Politics can learn much from freedom of speech in science. In recent years, segments of the American left have strived to silence the speech of those who question aspects of their agendas. I am a political centrist. I like to have my own ideas questioned, and I don’t think that any idea from anyone should be immune to criticism. I think that dealing with criticism is the best way to refine our ideas. Every claim important enough to consider as part of public policy should be justified or discarded. Recent years have taken political correctness to extreme. Under the guise of protection for the downtrodden, both written and unwritten laws have grown out of social norms, and activists have worked to silence expression of opposition to these norms. Although many such norms may be well founded, no idea can be justified simply by silencing opposing views. Activists raise cries of racism, misogyny, or homophobia to silence people, even when such claims might be completely irrelevant. I’m not denying that such claims can reflect reality, just that they become inappropriate when intended only to silence criticism.

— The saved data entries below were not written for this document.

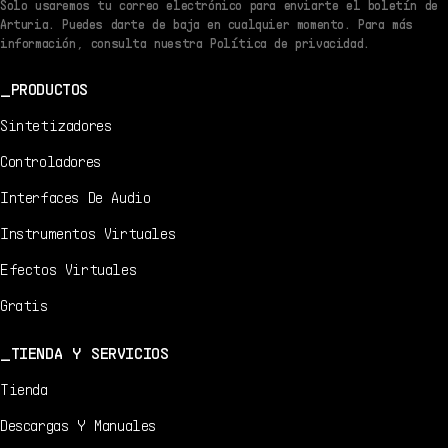
Solo usaremos tu correo electrónico para enviarte el boletín de
Arturia. Puedes darte de baja en cualquier momento. Para más
información, consulta nuestra Política de privacidad.
PRODUCTOS
Sintetizadores
Controladores
Interfaces De Audio
Instrumentos Virtuales
Efectos Virtuales
Gratis
TIENDA Y SERVICIOS
Tienda
Descargas Y Manuales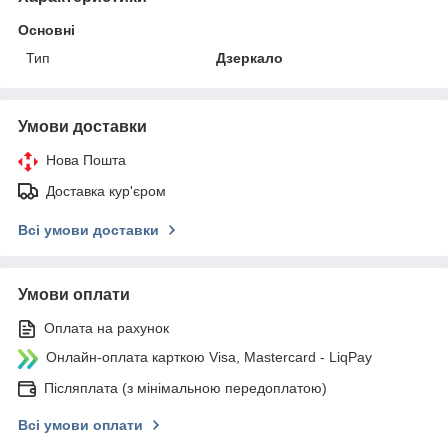
Основні
Тип
Дзеркало
Умови доставки
Нова Пошта
Доставка кур'єром
Всі умови доставки
Умови оплати
Оплата на рахунок
Онлайн-оплата карткою Visa, Mastercard - LiqPay
Післяплата (з мінімальною передоплатою)
Всі умови оплати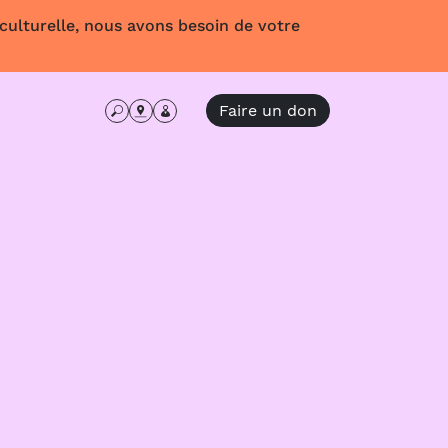
 culturelle, nous avons besoin de votre
Faire un don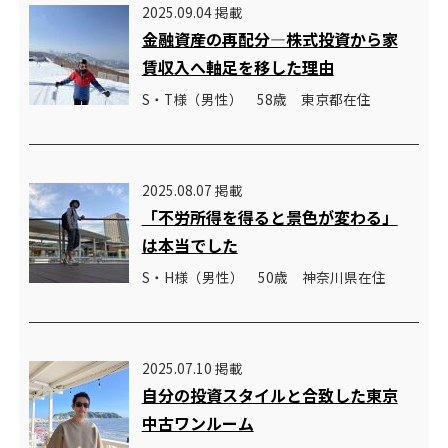
2025.09.04 掲載
金融資産の再配分―株式投資から家
賃収入へ軸足を移した理由
S・T様（男性） 58歳 東京都在住
2025.08.07 掲載
「不労所得を得ると景色が変わる」
は本当でした
S・H様（男性） 50歳 神奈川県在住
2025.07.10 掲載
自分の投資スタイルと合致した東京
中古ワンルーム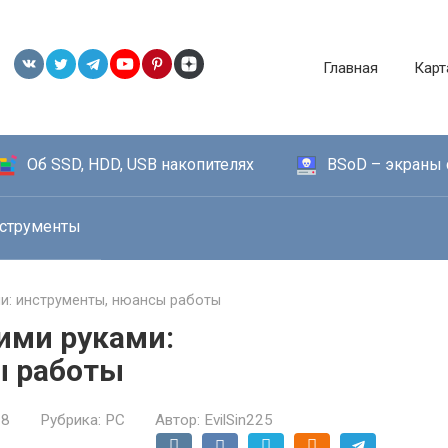
Главная
Карт
Об SSD, HDD, USB накопителях
BSoD – экраны 
струменты
ми: инструменты, нюансы работы
ими руками:
ы работы
18
Рубрика:
PC
Автор:
EvilSin225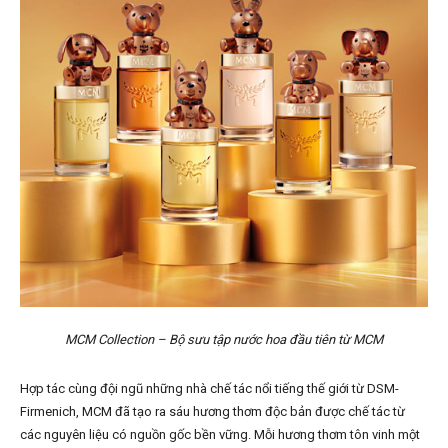
MCM Collection – Bộ sưu tập nước hoa đầu tiên từ MCM
Hợp tác cùng đội ngũ những nhà chế tác nổi tiếng thế giới từ DSM-
Firmenich, MCM đã tạo ra sáu hương thơm độc bản được chế tác từ
các nguyên liệu có nguồn gốc bền vững. Mỗi hương thơm tôn vinh một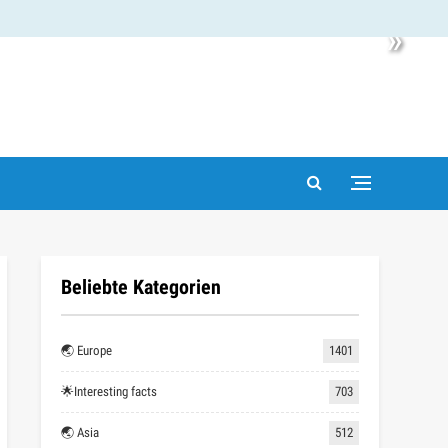
»
Beliebte Kategorien
🌏 Europe
1401
🌟Interesting facts
703
🌏 Asia
512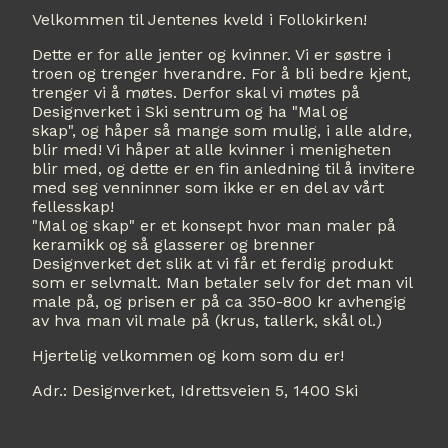
Velkommen til Jentenes kveld i Follokirken!
Dette er for alle jenter og kvinner. Vi er søstre i
troen og trenger hverandre. For å bli bedre kjent,
trenger vi å møtes. Derfor skal vi møtes på
Designverket i Ski sentrum og ha "Mal og
skap", og håper så mange som mulig, i alle aldre,
blir med! Vi håper at alle kvinner i menigheten
blir med, og dette er en fin anledning til å invitere
med seg venninner som ikke er en del av vårt
fellesskap!
"Mal og skap" er et konsept hvor man maler på
keramikk og så glasserer og brenner
Designverket det slik at vi får et ferdig produkt
som er selvmalt. Man betaler selv for det man vil
male på, og prisen er på ca 350-800 kr avhengig
av hva man vil male på (krus, tallerk, skål ol.)
Hjertelig velkommen og kom som du er!
Adr.: Designverket, Idrettsveien 5, 1400 Ski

True justification of ideas is made by logical arguments, evidence, and reasoned debate. As I see it, the best way to protect the rights of those who might be oppressed is not to suppress the speech of others, but instead to counter such speech with supportive speech. In recent years, even university culture has tried to silence expression of unpopular or apparently offensive opinions. Student groups and even faculty occasionally work to silence people who might express perspectives with which they are uncomfortable. Sometimes the conflict is trivial. Back while I was a graduate student at Penn State, I recall broad campus discussion on the invitation of Fred Rogers, of Mr. Roger’s Neighborhood, to speak at graduation. Mr. Rogers was an accomplished educator of children, with what I saw as remarkable talent. At the time, his was the longest running show in the history of public television. Yet, hundreds of students took offense to his invitation and protested to university administration. They were offended because they thought that the university was treating them like children by inviting Mr. Rogers. They were so shortsighted that they could not see Mr. Rogers’ life’s work as relevant to them. I defend the students’ rights to express their own points of view, but I condemn their attempts to silence people by taking offense where none was merited.
Universities must be inclusive and welcoming to all types of people. Yet, a healthy university-learning environment must include the possibility that any idea be considered critically, including those on questions on religion, race, and politics. Full and unadulterated freedom of speech is not a threat to a healthy society: It is indispensable!